Sawchuk had taken the shot straight in the upper part of his body. "He had a bruise the size of a watermelon," remembered Jeffrey, who would himself be injured for the final series.
Sawchuk lay flat, not moving, but then his eyes opened. "I'm all right," he mumbled. "I can go."
"Guys were different then," Haggart said.
The Leafs, surprisingly, got through the Blackhawks in six games and moved on to meet the Canadiens, who had just dispatched the fourth-place New York Rangers.
It was like an early Centennial present to the country -- Leafs versus Habs, Stanley Cup at stake.
Brian McFarlane, who worked on the broadcasts, said it is hard to convey just how exciting those Toronto-Montreal matchups were in the days before expansion.
"There will never be another time quite like it," he said. "It was a time when there were no helmets. Everybody knew all the players. It wasn't even necessary to see the number on the back to know who it was."
Imlach had been using his best psychological warfare, at one point dismissing Montreal's Rogatien Vachon as a junior B goaltender. He must have gotten to him, because Vachon was soon replaced with veteran Gump Worsley, who recently died. He was 77.
The Leafs were crushed 6-2 in the opening game, with Sawchuk performing so badly he figured he'd never play again. Bower came in and shut out the Canadiens in the second game, then won again in the third game.
Sawchuk later told sportswriter Jim Proudfoot that he got so drunk the night before the fourth game that he almost passed out when he was sent in to replace injured Bower, only to lose again.
But there was no choice. Sawchuk had to play on and, back to his old routine, came back brilliantly. The Leafs took the fifth game in Montreal, with the sixth game set for Toronto on May 2.
Ellis thinks it fortunate there were only two rounds. In today's four-round playoffs, he said, "I wouldn't bet the house" on that aging team surviving.
"I don't think any of us believed we would win," Conacher added, "until we won."
It was the brilliance of Sawchuk and the exceptional checking of Keon that made it possible. Ellis scored early in the second period off a Kelly rebound, then Jim Pappin scored what would be the winning goal when an intended pass went off the skate of a Montreal defender.
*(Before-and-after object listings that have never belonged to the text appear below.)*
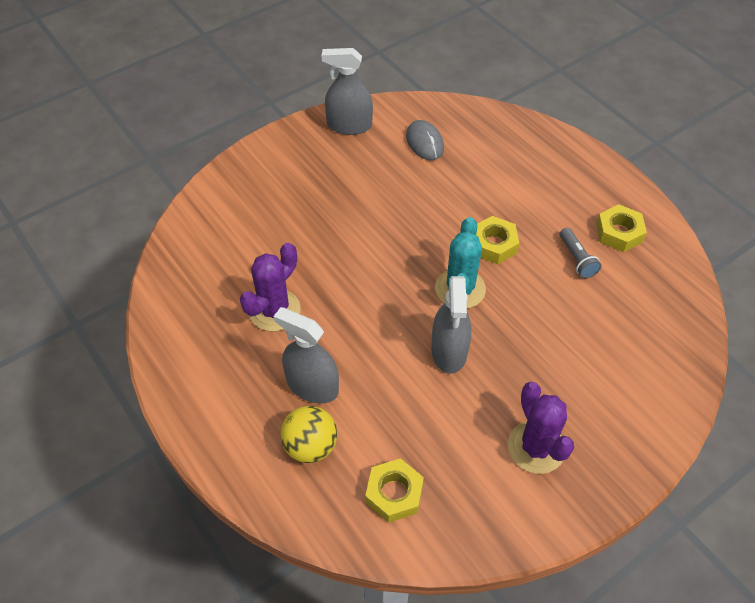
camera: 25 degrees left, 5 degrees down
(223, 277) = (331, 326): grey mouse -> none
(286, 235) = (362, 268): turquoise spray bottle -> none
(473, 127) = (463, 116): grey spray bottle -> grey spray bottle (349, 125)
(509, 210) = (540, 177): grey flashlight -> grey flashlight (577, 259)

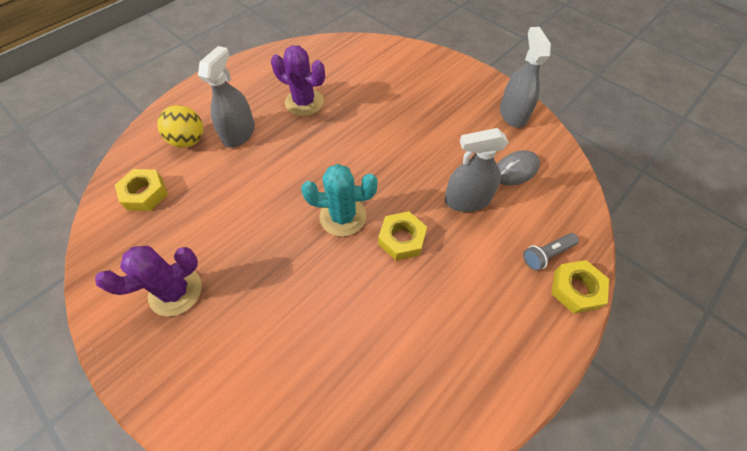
camera: 80 degrees right, 5 degrees up
(449, 351) = (274, 215): grey spray bottle -> grey spray bottle (467, 200)
(577, 259) = (400, 319): grey flashlight -> grey flashlight (546, 255)
(619, 233) = (450, 366): yellow nut -> yellow nut (576, 289)

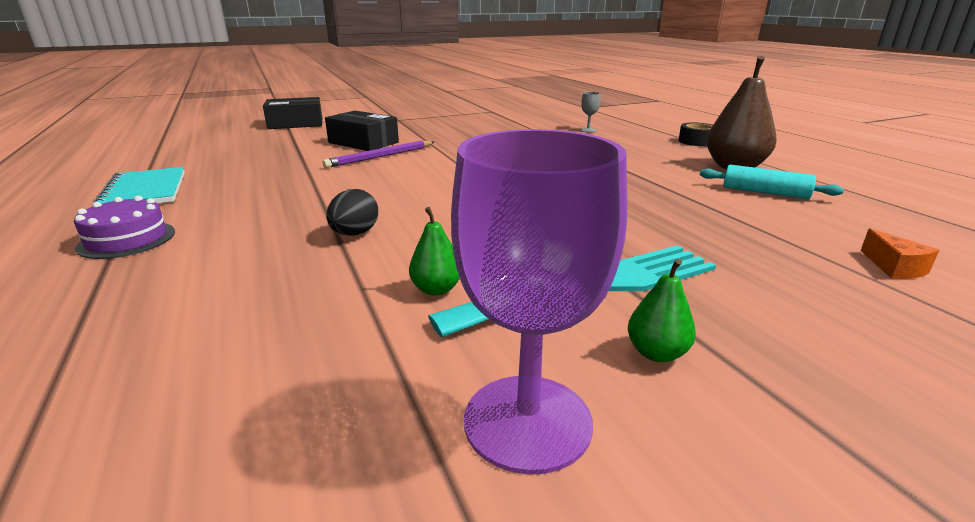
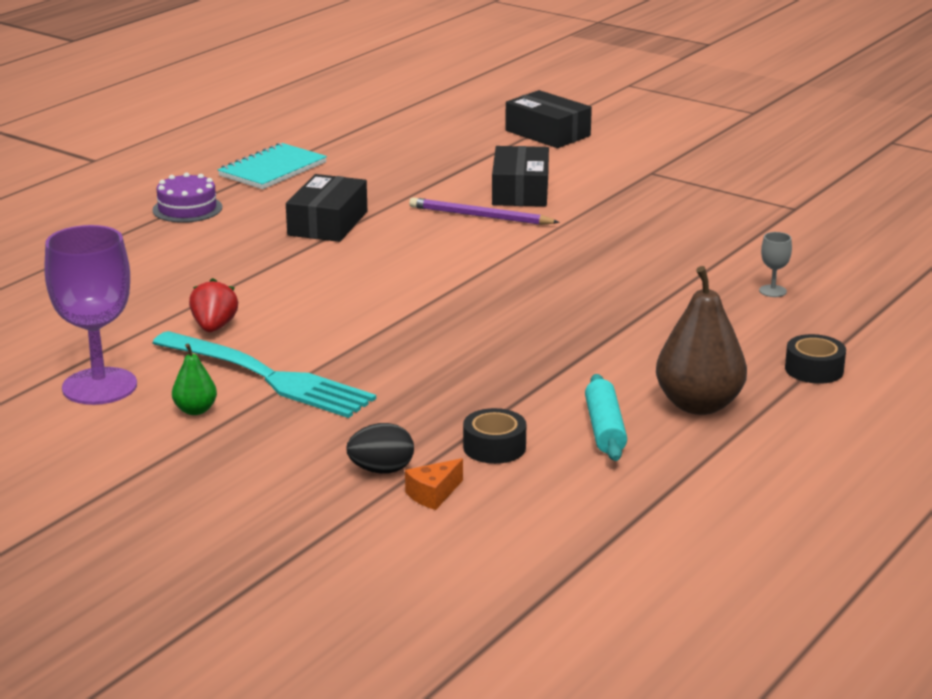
camera: 60 degrees right, 0 degrees up
(296, 195) = (327, 223): none -> black box
(355, 234) = (274, 273): black egg -> black egg (381, 470)
(436, 289) = (214, 327): green pear -> red strawberry
(792, 227) = (494, 447): none -> black tape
With the score 2-1 for Toronto and only 55 seconds left, Montreal coach Toe Blake pulled Worsley. He sent out his best six players, including John Ferguson, who had played so well against the Rangers that he had been an early favourite for the MVP trophy that would go to Keon.
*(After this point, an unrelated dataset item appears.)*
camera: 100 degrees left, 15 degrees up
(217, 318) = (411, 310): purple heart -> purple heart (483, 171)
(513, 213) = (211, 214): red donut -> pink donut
Ferguson, like every other Montreal player, was stunned by the turn of events.
Imlach had defenceman Allan Stanley take the faceoff against Béliveau, and Stanley simply tied up the big centre. With Béliveau calling for a penalty, the puck went to Kelly, who got it to Pulford, who passed to Armstrong in the clear.
The game was over.
"It was a tough one to swallow," said Ferguson, whose son John Jr., born that Centennial Year, is now the general manager of the Leafs.
"We didn't get it done."
The Leafs, on the other hand, did -- though they had no idea it would stand for so long as the last.
"You just can't imagine Toronto not having a Stanley Cup at some time in all that period," said Kelly, who went on to coach subsequent Leafs teams.
"I think because there has never been another Cup," Conacher said, "this team has lived on in the memories of Leafs' fans longer than it would ever have had there been another."
"The fact the Leafs haven't won for 40 years keeps us out there," Ellis added.
It certainly does. Every anniversary it comes up. There have been two books written about the '67 Leafs, Stephen Cole's The Last Hurrah and Damien Cox and Gord Stellick's '67: The Maple Leafs, Their Sensational Victory, and the End of an Empire.
John Ferguson remembers the long train ride back to Montreal, owner Senator Hartland Molson coming into the smoker car to drink beer with the players, and the incredible silence.
Johnny Bower remembers the cheering, and how the Stanley Cup parade felt like "the end of war."
And, of course, the start of a brand new battle.